Monday 12/2/2007 Page: 6
THE proposed Leonards Hill wind farm will feature at tomorrow night's Hepburn Shire Council draft agenda meeting. The council has a recommendation before it to grant a planning permit but must also weigh up submissions from 18 objectors and 325 supporters of the project. The Courier's deputy editor Nick Higgins looks at the issue
SOME years ago Daylesford builder Per Bernard went to a public forum in Dean hosted by a large wind energy company. He didn't like what he heard. He sensed the community felt it was being dictated to and that the company had held the meeting only because it was a government requirement. As he and some fellow Daylesford residents drove home they talked about the possibilities of wind power. Each still felt wind energy had a future, but if renewable energy projects were to go ahead they would need community support.
Mr Bernard came to Australia from Denmark. where he had seen the roll-out of wind energy.
"One of our neighbours, a wholesale nursery person was one of the first in Denmark to install a larger wind turbine and everybody thought he was crazy. "He borrowed a lot of money, but within five years I think he paid back the loan from the extra electricity that he was producing above what he was using in his wholesale nursery - but of course in those five years a lot of other people learned how well a large wind turbine could help both financially and energy-wise.
"Denmark became the developer if you like, of small-scale community-owned windfarms, instead of what we're used to here in Australia where wind farms are fairly large in terns of the number of turbines.
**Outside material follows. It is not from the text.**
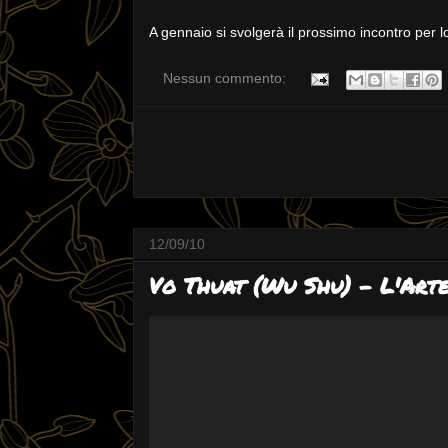
A gennaio si svolgerà il prossimo incontro per l
Nessun commento:
12/09/10
Vo Thuat (Wu Shu) - L'Art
In Denmark the wind fare can be one turbine, maybe a couple or three because they are owned and developed by local communities.
"In most examples the size of the wind fare simply matches the needs of the community." Mr Bernard decided that approach could work at Daylesford. A small group of residents set up the Hepburn Renewable Energy Association with the aim of building a small-scale wind farm.
"So with the available wind, we have chosen two turbines of two megawatts each. A four megawatt system with the available wind will provide the equivalent amount of power that the 2000 to 2500 households in the area are using," he said.
The group is driven by a desire to act on lowering greenhouse gas emissions. The two wind turbines will cost the group $8 million, no small sum for a non-profit organisation with just over 400 members. Financial help has already arrived in the form of a $1 million grant from the Victorian Government. The association also enlisted the help of a Melbourne-based renewable energy company called Future Energy.
"We asked Future Energy to find good sites within 10km. "All the hills within 10km, except Leonards Hill, are in a significant landscape overlay which is a planning overlay that's done between Hepburn Shire and the Victorian Government and it's to protect all the hills." The association had hoped to have several sites to choose from, but in the end the choice was Leonards Hill or no hill at all.
"That was one flaw in our project, because we couldn't get the community to choose, we had to tell the community which one and while the reason was fine, it didn't allow the community to choose. "Now the only choice the community had was 'do we want it or not?"' The owners of the land are willing to accommodate the turbines and have agreed to a 25-year lease.
Mr Bernard said wind farms generate significant amounts of power in Denmark and the power grid has been modified to use it more effectively.
"The average Danish wind input is about 20 per cent. The wind industry in Denmark does occasionally provide up to 95 per cent of energy use. "Australia is far from being able to do something like that, partly because of the way our grid is built. But as Denmark's renewable energy generation has been rolled out over many years, the grid has been slightly changed to accommodate that.
"The baseload providers are much more flexible in Denmark and Germany, so typically whilst Denmark and Germany still use coal they are much more efficient and working at making it much more efficient.
"They also have a large generation capacity from gas. Gas is much more instantaneous, just like a gas hot water service, in being switched on and off on demand. "Denmark is now spending a huge amount of money.. . in decentralising energy. "It's not a natter of either/or, it's a matter of getting coal generated electricity as efficient and pollution free as possible. And starting to blend in all the other types of electricity generation we can think of to develop.
He said most Danish households were connected to broadband Internet and over the next 10 years there were plans to use it to monitor peak demands in electricity, which would allow instant switching on or off of various types of power generation.
"So baseload becomes less and less an issue, while it will always be an issue the more energy you have embedded in the local community, dependency on the baseload is lessened." Mr Bernard said the other significant part of the equation was getting people to use less energy.
Part of the profits from the proposed wind farm will go to community projects, which could include programs to cut energy use. The association is in the process of creating a co-operative that will own and operate the turbines.
The Leonards Hill proposal:
- Height of wind turbine towers: 68m
- Blade length: 41 m
- Blade tips move at up to 250kmh
- Revolutions per minute: 15
- Project cost: $8 million
- State Government funding: $1 million
- Cables from the turbines will run underground to the electricity
- grid and no substation will be required.
- There are no homes within 500m of the turbines, but 18 homes within 1km.